So he put the cyberpunk aside and got into music instead, working both on his own and in collaborations with WeDidIt cohorts Shlohmo, D33J and RL Grime, as well as Baths’ Will Wiesenfeld, a classmate at Hamilton High School in Palms. (He, Shlohmo and other WeDidIt members go back to middle school: “It’s kind of a whole network I grew up with.”)

As Groundislava, Patterson’s early efforts were equally influenced by Low End Theory’s bass-heavy instrumental hip-hop and two other things his parents turned him onto: classic 8-bit videogames and ‘80s music. (His father, Michael, directed the iconic ‘80s A-Ha video, “Take On Me.”) His 2011 self-titled debut and its 2012 follow-up, Feel Me, alternate between pretty synth-pop reveries and tracks that evoke Super Mario tossing golden coins at pixelated strippers.

But cyberpunk was never far from his mind. So when he began working with the electro/R&B duo Rare Times on Frozen Throne, he had an epiphany: “They do amazing vocals, so I was like, fuck, let’s just tell a story.”

Lead single “Feel the Heat” and its accompanying video (directed by his brother, who does visuals for Skrillex under the name SuS BoY) introduce that story: a romance that begins inside a virtual world and turns, for the love-struck narrator, into an obsession, blurring the lines between fantasy and reality.

For Frozen Throne’s music, Patterson found inspiration in the cinematic soundscapes of M83 and Boards of Canada. But he also dove back into the music he was listening to when he discovered cyberpunk: early ‘00s house and trance.

“It’s funny…it’s new for a lot of people to hear me doing housier stuff. But that’s what I grew up on. In middle school and early high school, I listened to lots of trance.”

His guilty pleasure from that era?

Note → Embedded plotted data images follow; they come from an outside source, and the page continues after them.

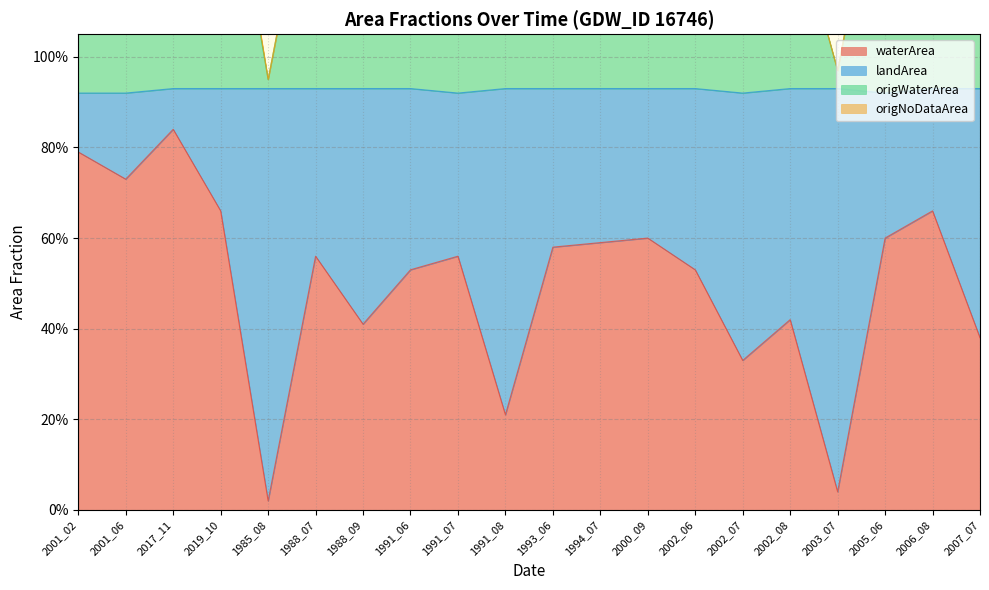

Is the value of origWaterArea at 2017_11 greater than the value of landArea at 2005_06?

Yes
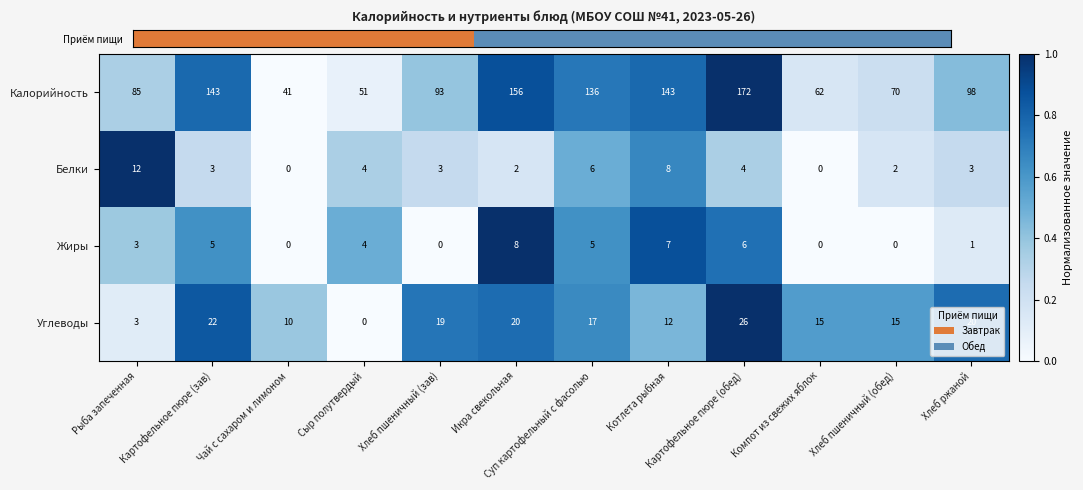

At which label is Калорийность closest to 106?

Хлеб ржаной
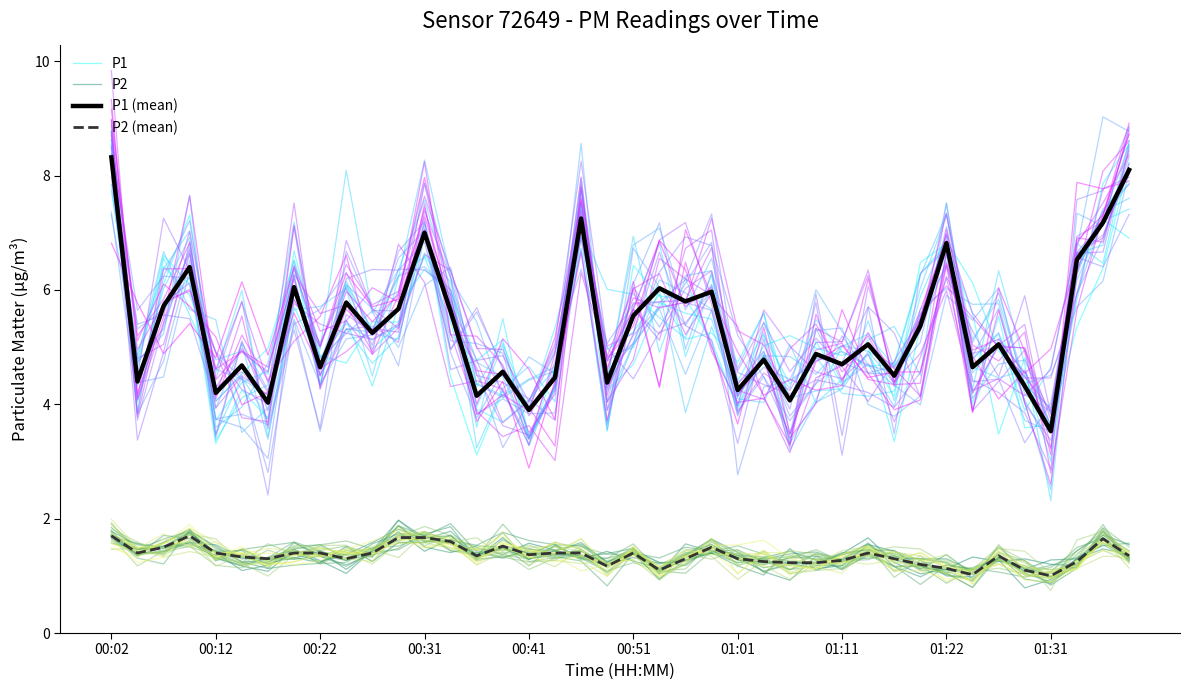

Is the value of P2 at 01:01 greater than the value of P1 at 01:01?

No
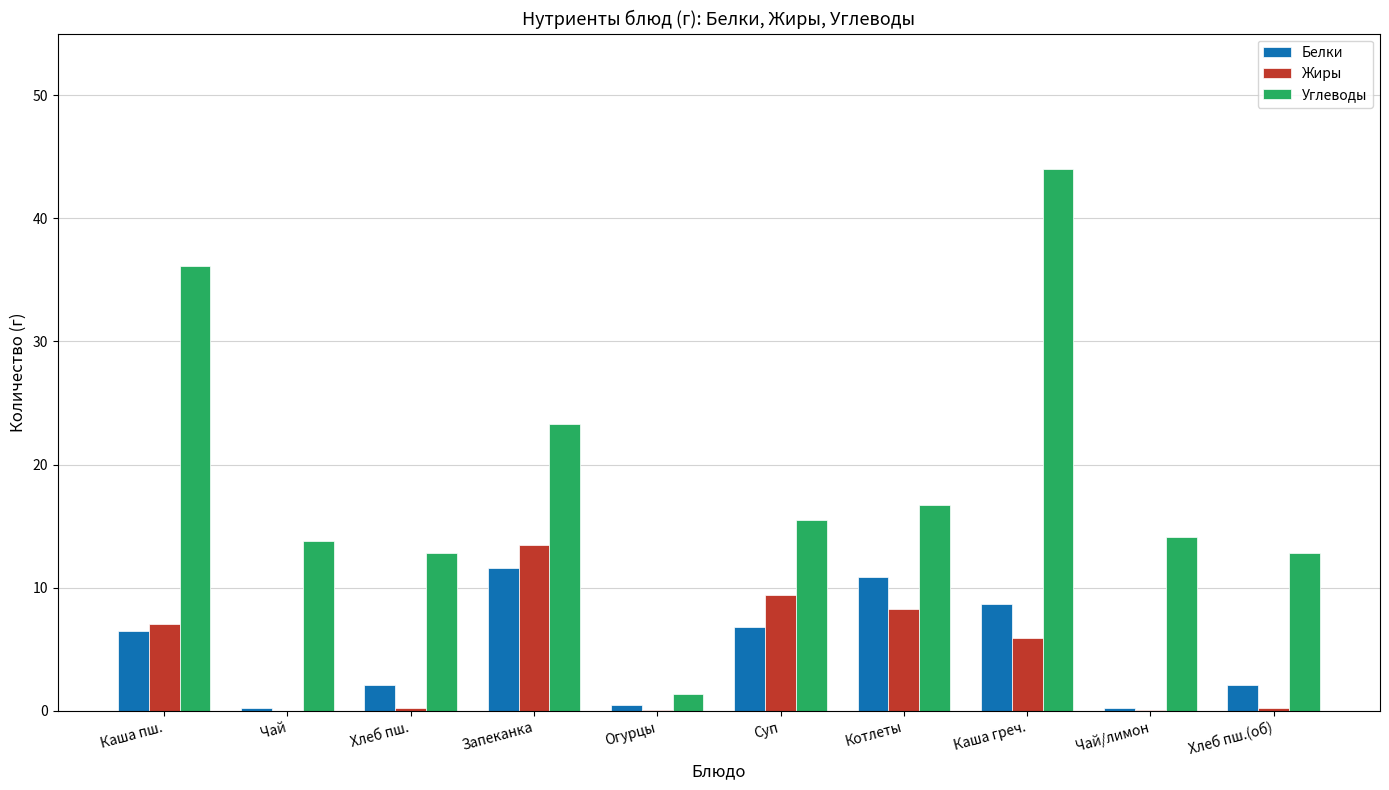

The Углеводы series shows 36.1 at Каша пш.. True or false?

True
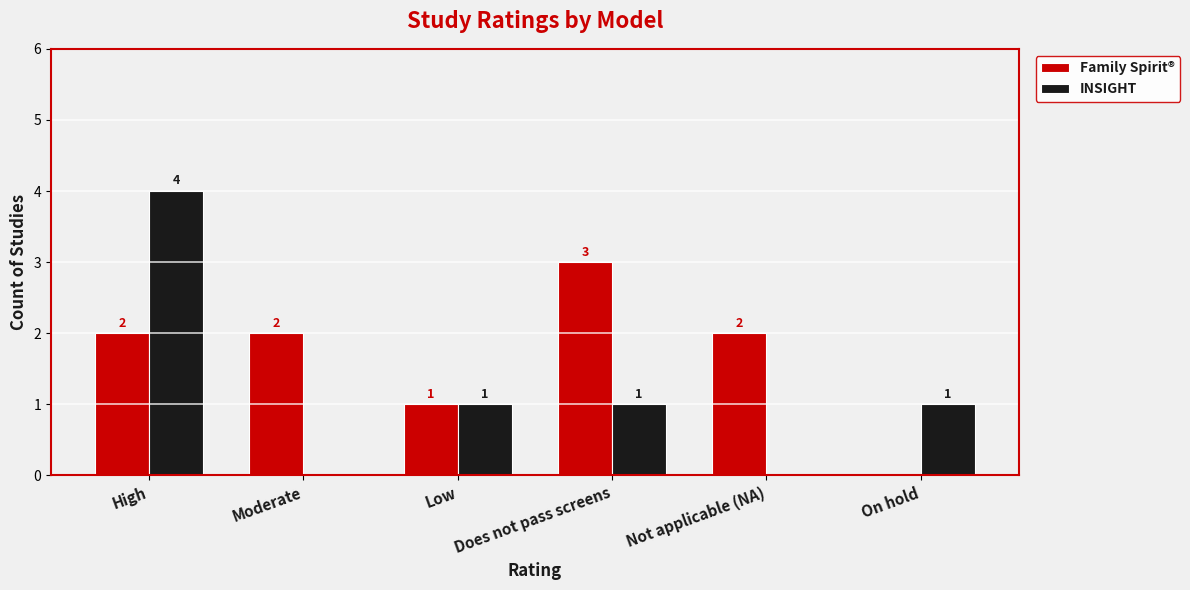

Reading right to left, transcribe all the data shown in this chart.

Family Spirit®: 0	2	3	1	2	2
INSIGHT: 1	0	1	1	0	4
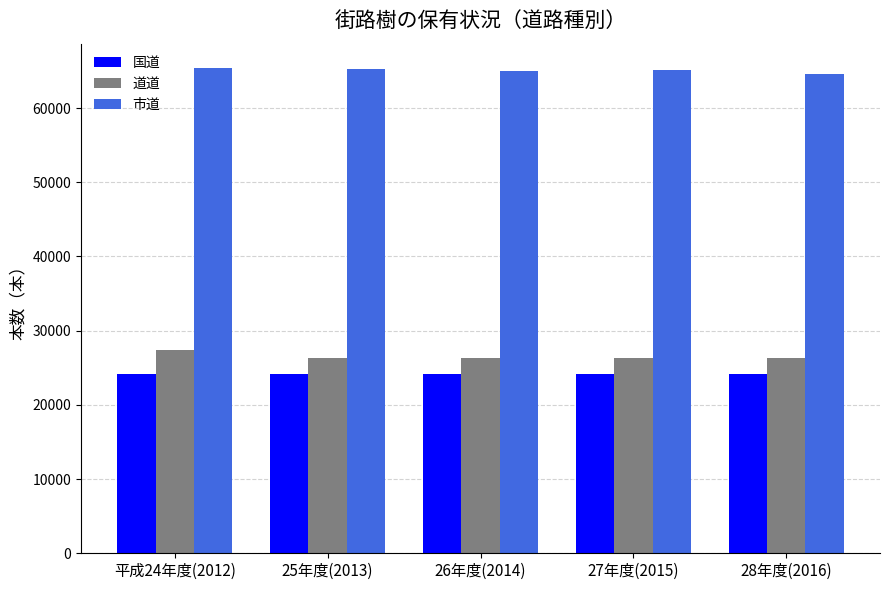

What is the difference between the highest and lowest values at 26年度(2014)?

40741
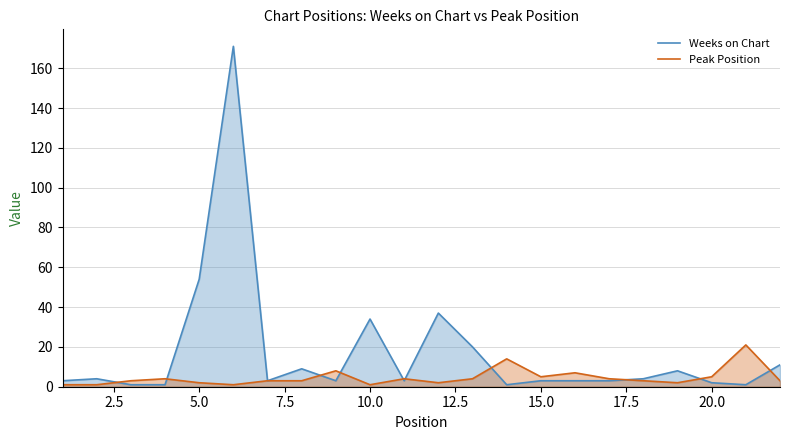

Which series has the largest range (max minus min)?

Weeks on Chart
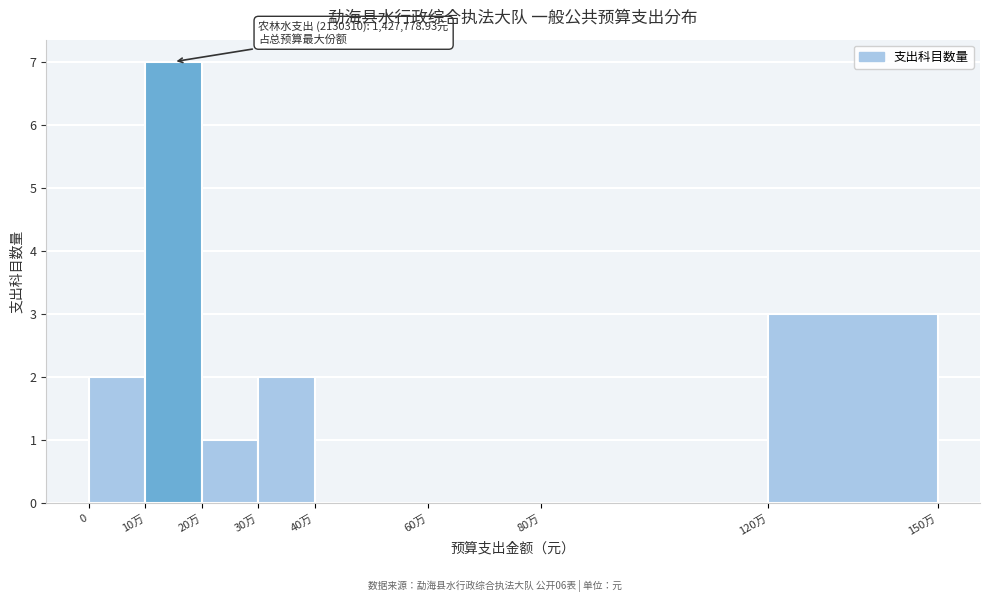

Reading left to right, extract all data points from this chart.

0=2	10万=7	20万=1	30万=2	40万=0	60万=0	80万=0	120万=3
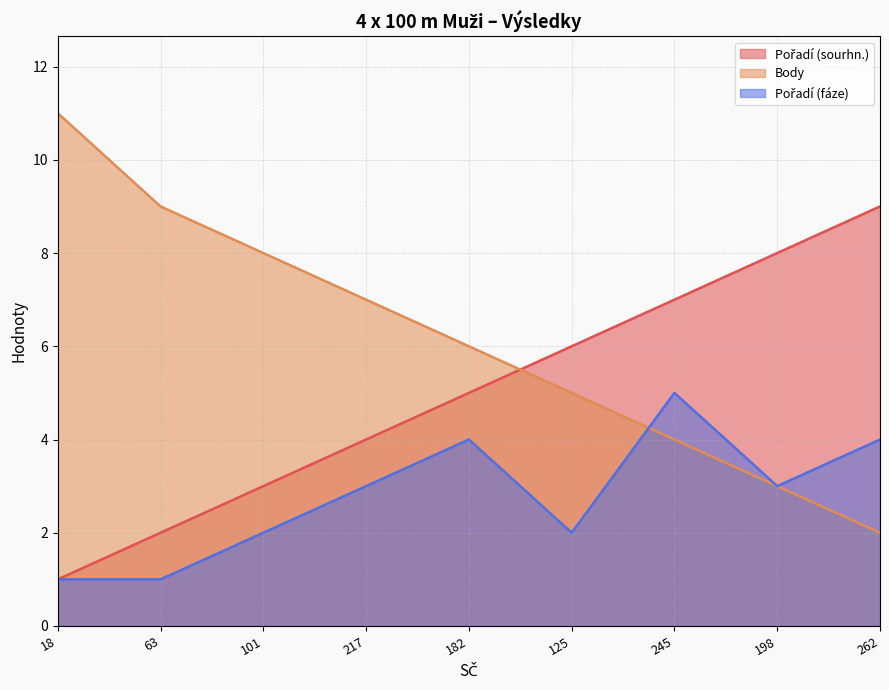

Which series changed the most between 217 and 182?

Pořadí (sourhn.)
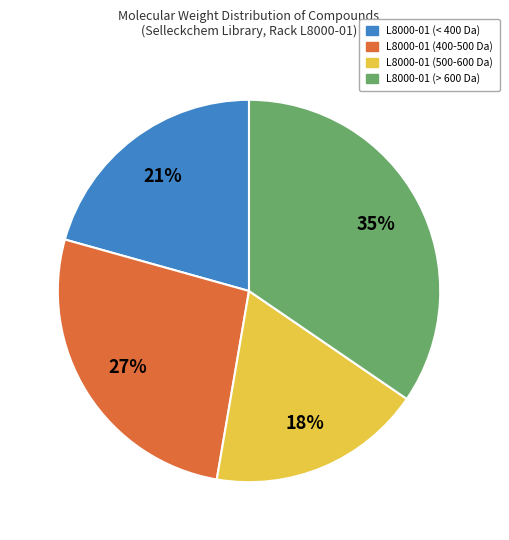

Does any single category account for the majority?

No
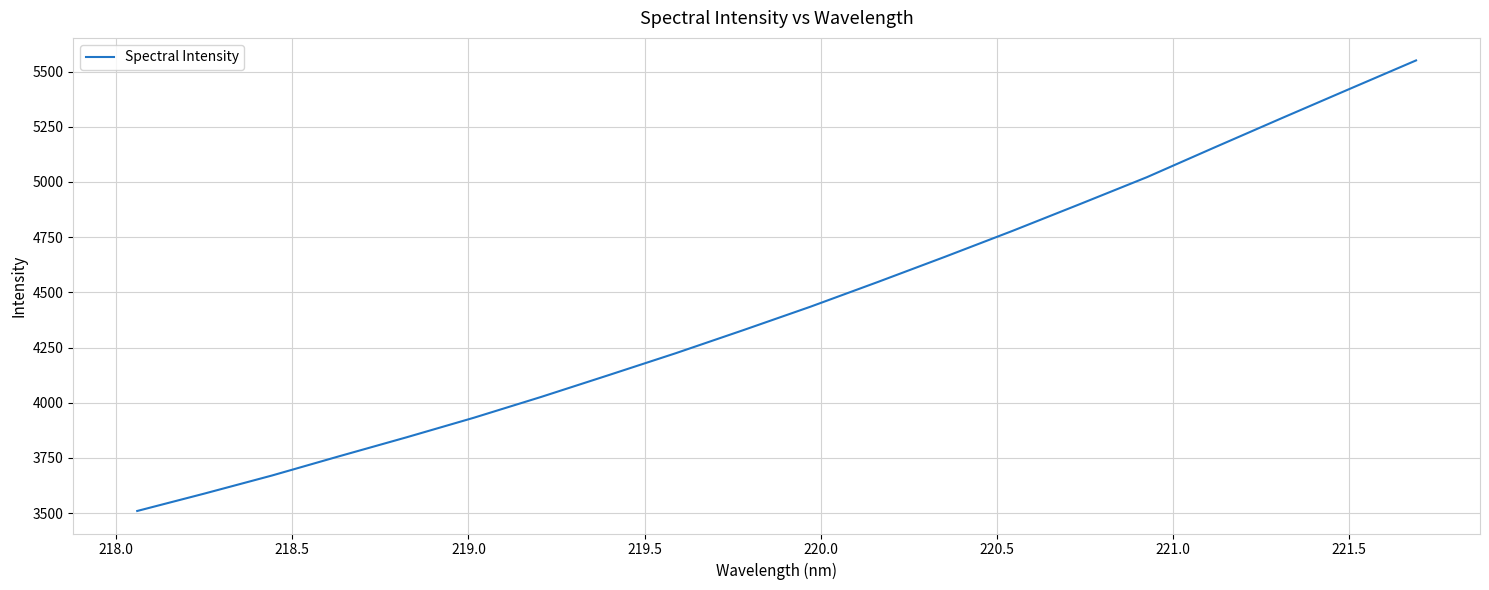

What is the difference between the maximum and minimum values?

2040.9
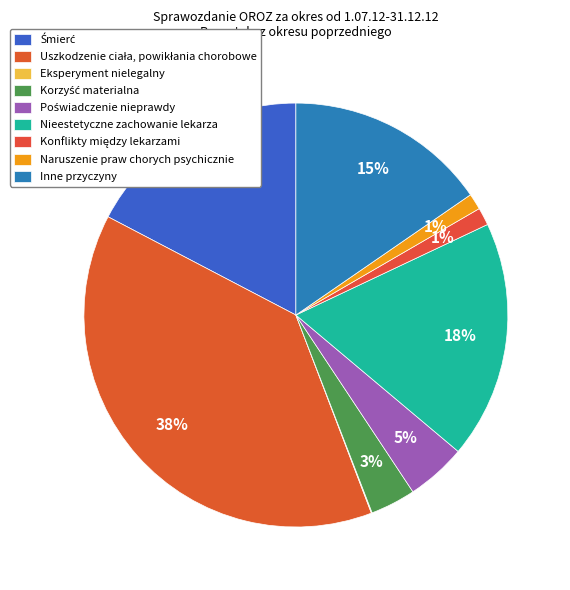

Which category has the smallest portion of the pie?

Eksperyment nielegalny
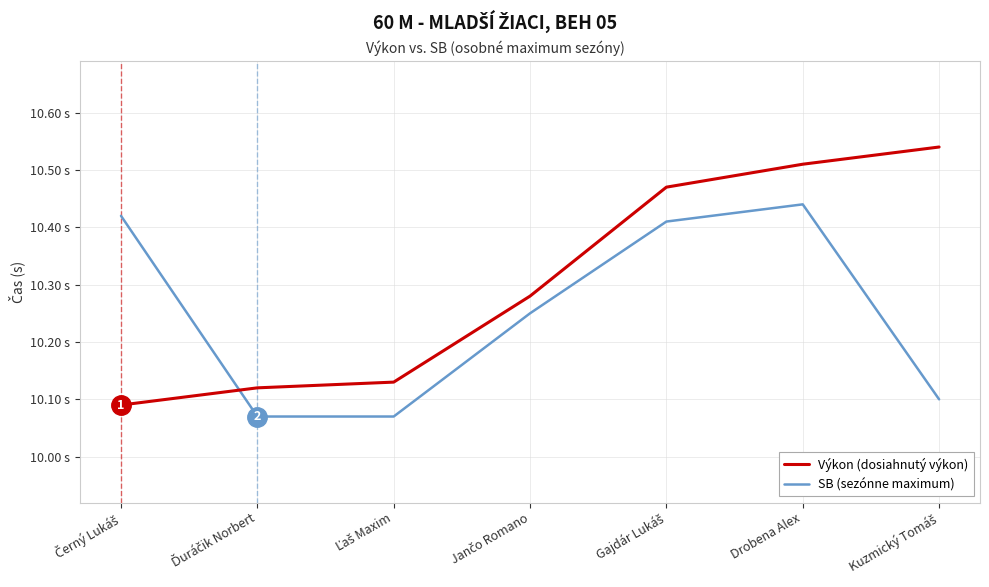

What is the label of the 2nd point from the left?

Ďuráčik Norbert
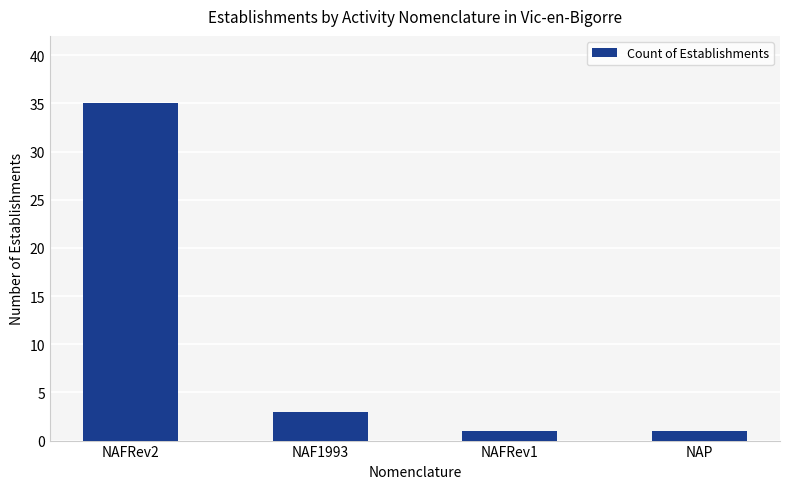

Reading left to right, what are all the values shown in this chart?

35	3	1	1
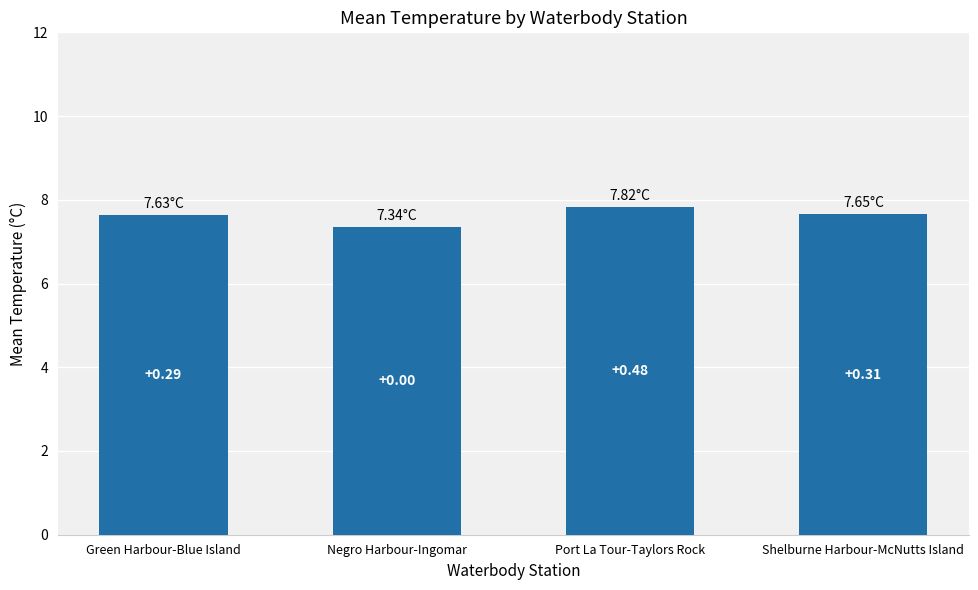

List the labels in order of value, smallest first.

Negro Harbour-Ingomar, Green Harbour-Blue Island, Shelburne Harbour-McNutts Island, Port La Tour-Taylors Rock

ATB, the German producer behind such epic slabs of trance cheese as “9 PM (Till I Come)” and “Ecstasy.” “A lot of it’s fucking trash,” Patterson admits, “but there are certain elements to it that are so effective.” Especially when applied to a cyberpunk concept album about doomed romance.

Groundislava plays the Glass House in Pomona with RL Grime on Saturday, July 26.